[Rendered images with source text]
══════════════════════════════
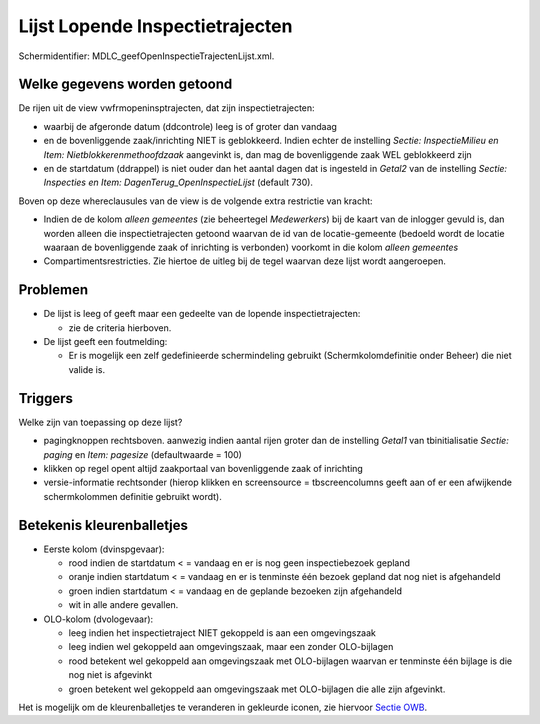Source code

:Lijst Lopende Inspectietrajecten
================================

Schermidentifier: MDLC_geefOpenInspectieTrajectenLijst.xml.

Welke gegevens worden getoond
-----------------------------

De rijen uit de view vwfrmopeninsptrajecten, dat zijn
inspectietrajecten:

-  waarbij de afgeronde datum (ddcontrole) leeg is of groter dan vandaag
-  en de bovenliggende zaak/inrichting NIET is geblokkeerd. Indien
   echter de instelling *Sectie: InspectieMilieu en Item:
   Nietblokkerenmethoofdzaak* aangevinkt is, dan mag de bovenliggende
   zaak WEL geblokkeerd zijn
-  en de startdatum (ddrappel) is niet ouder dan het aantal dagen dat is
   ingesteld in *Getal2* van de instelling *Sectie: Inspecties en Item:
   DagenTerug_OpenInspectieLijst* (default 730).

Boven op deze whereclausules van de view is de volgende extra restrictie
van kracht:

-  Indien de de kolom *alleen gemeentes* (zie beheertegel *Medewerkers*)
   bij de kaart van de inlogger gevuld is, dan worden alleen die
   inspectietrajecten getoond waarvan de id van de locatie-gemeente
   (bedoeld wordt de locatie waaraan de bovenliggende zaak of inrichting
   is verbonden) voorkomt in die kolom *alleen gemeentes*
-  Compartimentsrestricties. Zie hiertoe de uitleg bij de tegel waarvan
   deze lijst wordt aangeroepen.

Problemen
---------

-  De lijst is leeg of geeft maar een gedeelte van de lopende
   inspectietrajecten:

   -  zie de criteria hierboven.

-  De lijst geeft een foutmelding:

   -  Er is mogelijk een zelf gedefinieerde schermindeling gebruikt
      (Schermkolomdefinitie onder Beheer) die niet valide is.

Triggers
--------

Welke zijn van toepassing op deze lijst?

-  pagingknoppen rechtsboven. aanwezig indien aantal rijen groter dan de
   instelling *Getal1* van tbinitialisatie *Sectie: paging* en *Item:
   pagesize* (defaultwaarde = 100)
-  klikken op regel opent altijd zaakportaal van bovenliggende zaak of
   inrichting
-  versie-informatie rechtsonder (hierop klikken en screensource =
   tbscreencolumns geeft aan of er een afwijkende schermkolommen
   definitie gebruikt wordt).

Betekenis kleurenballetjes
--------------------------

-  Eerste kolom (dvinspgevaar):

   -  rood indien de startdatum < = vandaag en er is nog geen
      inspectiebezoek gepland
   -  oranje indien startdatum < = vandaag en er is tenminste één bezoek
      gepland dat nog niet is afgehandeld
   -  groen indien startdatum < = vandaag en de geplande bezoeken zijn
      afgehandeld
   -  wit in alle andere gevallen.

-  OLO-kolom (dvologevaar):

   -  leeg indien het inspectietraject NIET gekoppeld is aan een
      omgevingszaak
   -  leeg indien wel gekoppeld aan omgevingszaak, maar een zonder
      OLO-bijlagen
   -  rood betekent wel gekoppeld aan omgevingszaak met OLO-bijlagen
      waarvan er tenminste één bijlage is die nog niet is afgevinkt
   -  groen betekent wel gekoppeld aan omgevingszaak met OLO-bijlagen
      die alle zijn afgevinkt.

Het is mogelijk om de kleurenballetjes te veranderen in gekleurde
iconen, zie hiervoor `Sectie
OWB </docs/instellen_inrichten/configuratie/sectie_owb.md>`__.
══════════════════════════════
Task prompt:
Apart from the images, the entries above must be returned without alteration.

Written response:
Source code

:Lijst Lopende Inspectietrajecten
================================

Schermidentifier: MDLC_geefOpenInspectieTrajectenLijst.xml.

Welke gegevens worden getoond
-----------------------------

De rijen uit de view vwfrmopeninsptrajecten, dat zijn
inspectietrajecten:

-  waarbij de afgeronde datum (ddcontrole) leeg is of groter dan vandaag
-  en de bovenliggende zaak/inrichting NIET is geblokkeerd. Indien
   echter de instelling *Sectie: InspectieMilieu en Item:
   Nietblokkerenmethoofdzaak* aangevinkt is, dan mag de bovenliggende
   zaak WEL geblokkeerd zijn
-  en de startdatum (ddrappel) is niet ouder dan het aantal dagen dat is
   ingesteld in *Getal2* van de instelling *Sectie: Inspecties en Item:
   DagenTerug_OpenInspectieLijst* (default 730).

Boven op deze whereclausules van de view is de volgende extra restrictie
van kracht:

-  Indien de de kolom *alleen gemeentes* (zie beheertegel *Medewerkers*)
   bij de kaart van de inlogger gevuld is, dan worden alleen die
   inspectietrajecten getoond waarvan de id van de locatie-gemeente
   (bedoeld wordt de locatie waaraan de bovenliggende zaak of inrichting
   is verbonden) voorkomt in die kolom *alleen gemeentes*
-  Compartimentsrestricties. Zie hiertoe de uitleg bij de tegel waarvan
   deze lijst wordt aangeroepen.

Problemen
---------

-  De lijst is leeg of geeft maar een gedeelte van de lopende
   inspectietrajecten:

   -  zie de criteria hierboven.

-  De lijst geeft een foutmelding:

   -  Er is mogelijk een zelf gedefinieerde schermindeling gebruikt
      (Schermkolomdefinitie onder Beheer) die niet valide is.

Triggers
--------

Welke zijn van toepassing op deze lijst?

-  pagingknoppen rechtsboven. aanwezig indien aantal rijen groter dan de
   instelling *Getal1* van tbinitialisatie *Sectie: paging* en *Item:
   pagesize* (defaultwaarde = 100)
-  klikken op regel opent altijd zaakportaal van bovenliggende zaak of
   inrichting
-  versie-informatie rechtsonder (hierop klikken en screensource =
   tbscreencolumns geeft aan of er een afwijkende schermkolommen
   definitie gebruikt wordt).

Betekenis kleurenballetjes
--------------------------

-  Eerste kolom (dvinspgevaar):

   -  rood indien de startdatum < = vandaag en er is nog geen
      inspectiebezoek gepland
   -  oranje indien startdatum < = vandaag en er is tenminste één bezoek
      gepland dat nog niet is afgehandeld
   -  groen indien startdatum < = vandaag en de geplande bezoeken zijn
      afgehandeld
   -  wit in alle andere gevallen.

-  OLO-kolom (dvologevaar):

   -  leeg indien het inspectietraject NIET gekoppeld is aan een
      omgevingszaak
   -  leeg indien wel gekoppeld aan omgevingszaak, maar een zonder
      OLO-bijlagen
   -  rood betekent wel gekoppeld aan omgevingszaak met OLO-bijlagen
      waarvan er tenminste één bijlage is die nog niet is afgevinkt
   -  groen betekent wel gekoppeld aan omgevingszaak met OLO-bijlagen
      die alle zijn afgevinkt.

Het is mogelijk om de kleurenballetjes te veranderen in gekleurde
iconen, zie hiervoor `Sectie
OWB </docs/instellen_inrichten/configuratie/sectie_owb.md>`__.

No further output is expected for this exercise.